C позиции здравого смысла современного общества сегодня не нужно определять степень справедливости базиса кодекса, регулирующего некий определенный контекст, по его соответствию фундаментальной первичной или вытесненной природе человека. Как только закон создан, обнародован, он должен соблюдаться. То есть предполагается, что после издания он должен быть всем известен, а значит, исполнен. Следовательно, идеология в своем юридическом проявлении фактически стала эффективной диктатурой над индивидуальной и общественной психологией. Однако для ума, привыкшего взмывать ввысь с великими порывами трансцендентностей жизни, подобная ситуация не представляет проблемы и не становится кризисной.
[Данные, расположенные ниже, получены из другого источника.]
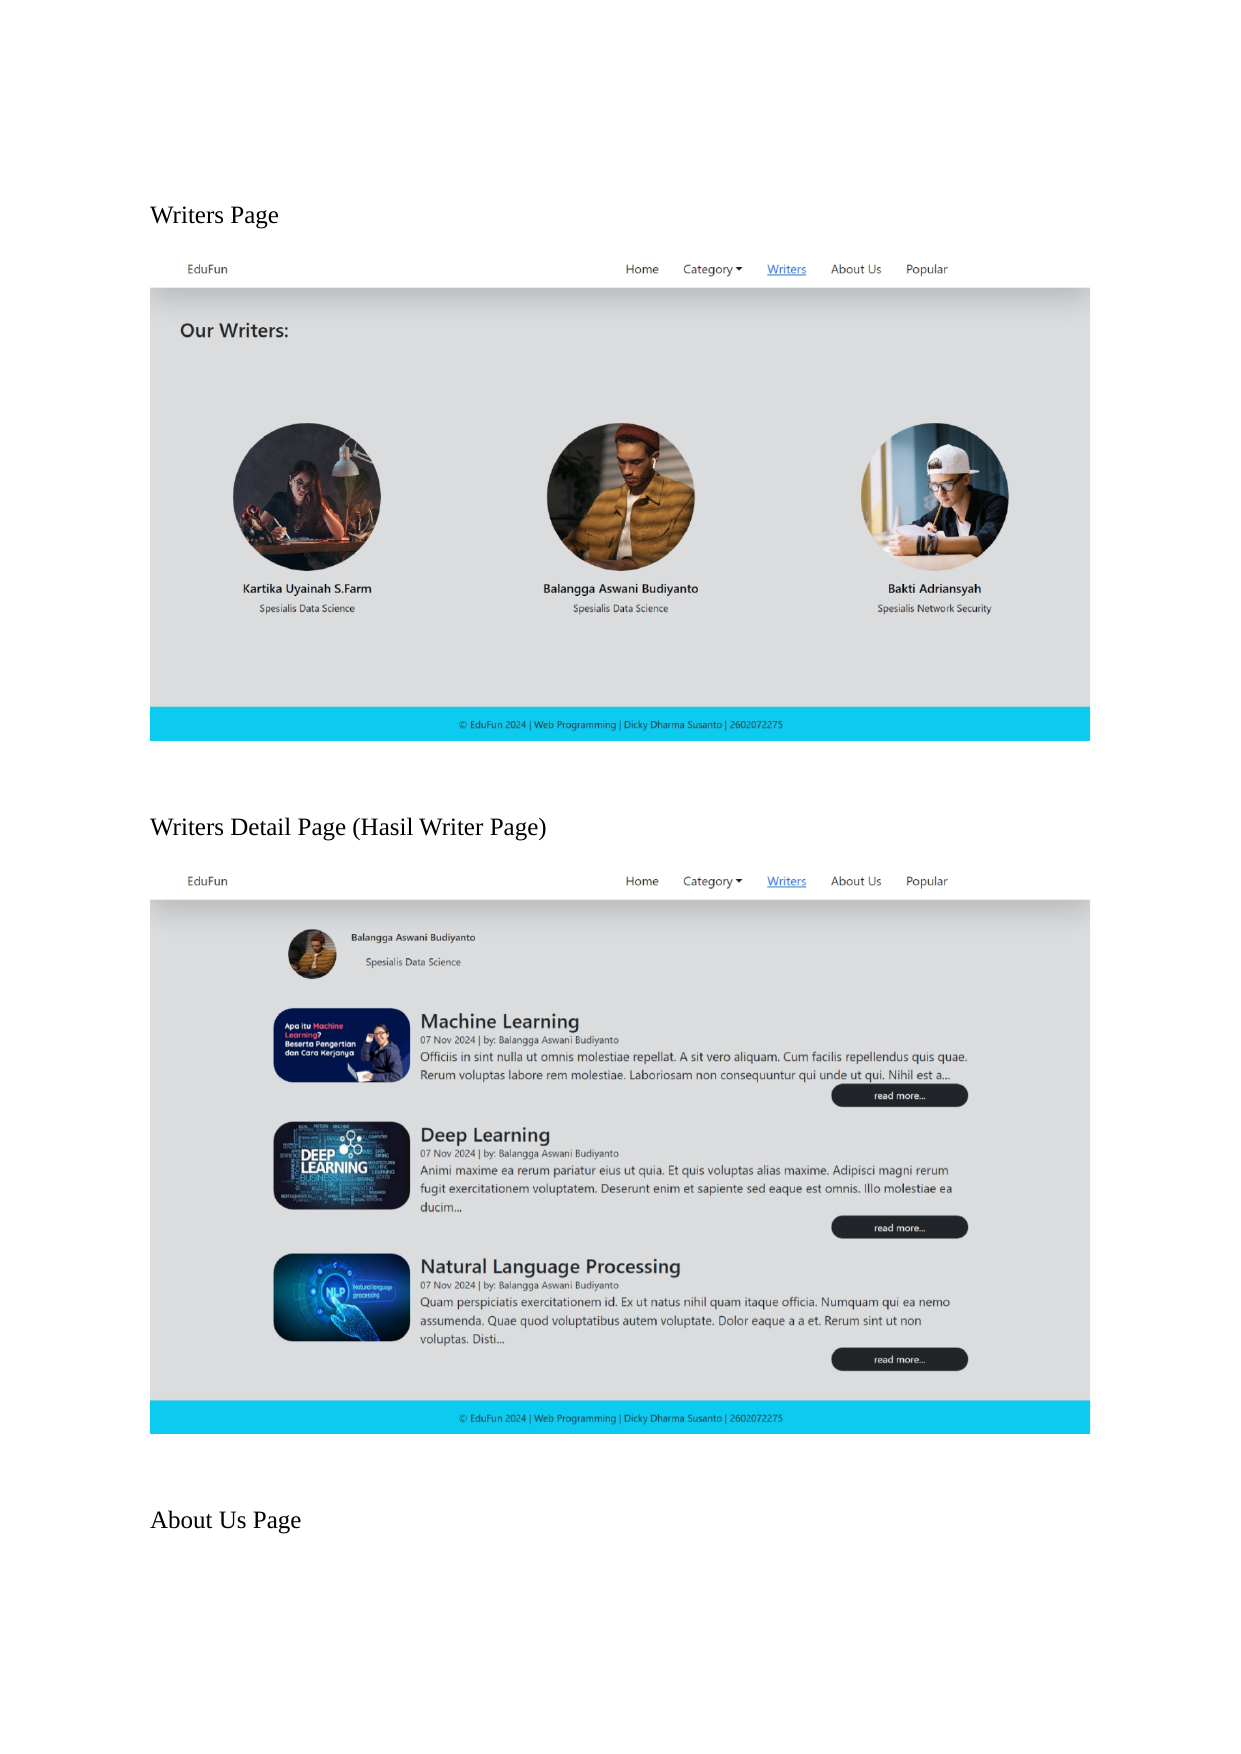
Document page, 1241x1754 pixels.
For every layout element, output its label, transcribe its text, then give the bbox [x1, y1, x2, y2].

picture [150, 249, 1091, 741]
text Writers Detail Page (Hasil Writer Page) [150, 812, 1090, 841]
picture [150, 861, 1091, 1434]
text About Us Page [150, 1505, 1090, 1534]
text Writers Page [150, 200, 1090, 228]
В определенном смысле между всяким кодексом и духовным миром человека, единолично делающим его достойным или навеки проклятым в своем одиночестве, лежит пропасть.
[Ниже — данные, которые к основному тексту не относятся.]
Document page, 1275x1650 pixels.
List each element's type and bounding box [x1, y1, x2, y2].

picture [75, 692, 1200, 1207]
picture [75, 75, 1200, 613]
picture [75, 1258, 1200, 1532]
Тем не менее, если заняться поиском кодекса – «ключа», кодекса универсальной референтности, то можно обнаружить таковой в иудейско-христианской культуре, в частности в десяти заповедях. Существуют тысячи нюансов и вариантов, но, как бы то ни было, кодексом высшей референтности (то есть наиболее общей категорией, которая затем категоризирует все остальное, в том числе и различные противоречия) с 2500 г. до н. э. и до наших дней остается декалог Моисея в различных изложениях. Анализируя религии, я пришел к выводу, что все они, с их противоречащими друг другу интерпретациями, могут быть сведены к этому базисному кодексу.
Заповеди были представлены Моисеем, получившим этот закон от различных афро-азиатских народов, особенно месопотамской культуры, интуитивно уловившим и соблюдавшим его. Моисей был не только военачальником, но и выдающимся знатоком древней и современной ему египетской культуры. Особенно хорошо он мог быть знаком с утерянными для нас историческими сочинениями и жизнеописаниями таких цивилизаций, как халдейская, шумерская, хеттская, а также с их космогониями, то есть с ученым наследием, восходящим к десятому тысячелетию до нашей эры.
4.2.Сегодня в западной системе ценностей иудейско-христианская культура стремится выступать в качестве идеологического основания любой морали.
В этой редукции, которую, безусловно, можно принять как синтез общего образа жизни, и надо воспринимать заповеди Моисея. Они следуют после преамбулы, подтверждающей власть Бога и его право провозглашать закон для всех своих подданных («Я Господь, Бог твой»), в следующем порядке.
1. Да не будет у тебя других богов пред лицем Моим;
2. Не поминай имени Господа, Бога твоего, всуе;
3. Помни день субботний, чтобы святить его[25];
4. Почитай отца твоего и мать твою;
5. Не убий;
6. Не прелюбодействуй[26];
7. Не укради;
8. Не произноси ложного свидетельства на ближнего твоего[27];
9. Не пожелай жены ближнего твоего;
10. Не пожелай имущества ближнего твоего.
Этот закон был обнародован в момент совершенно очевидного вмешательства внеземной цивилизации или, в нашей терминологии, монитора отклонения планетарного масштаба. В самом деле, библейское описание свидетельствует, что народ боялся этого невидимого Бога, дававшего о себе знать лишь голосом.
Оставим в стороне тот факт, что Бога нельзя увидеть; если бы он был видим, он был бы уже не Богом, а феноменологической редукцией, следовательно – ничем.
Бог есть вечная сущность, претворяющая себя в каждом акте, не являясь ни одним из них; то есть это до такой степени «чистый акт», что он не поддается описанию ни феноменологически, ни в каких бы то ни было пределах мысли или логики, поскольку как только он оказался бы конфигурированным в той или иной модальности – феноменологически, интеллектуально, сенсорно, энергетически или космически, – то сразу бы ограничился неким периметром, неким пределом, и, следовательно, мы получили бы «ничто». Бога невозможно видеть, слышать или осязать… Бог просто есть. Говоря о Боге, я имею в виду «сущностное начало, которое активизирует все, что фактически существует здесь и где бы то ни было».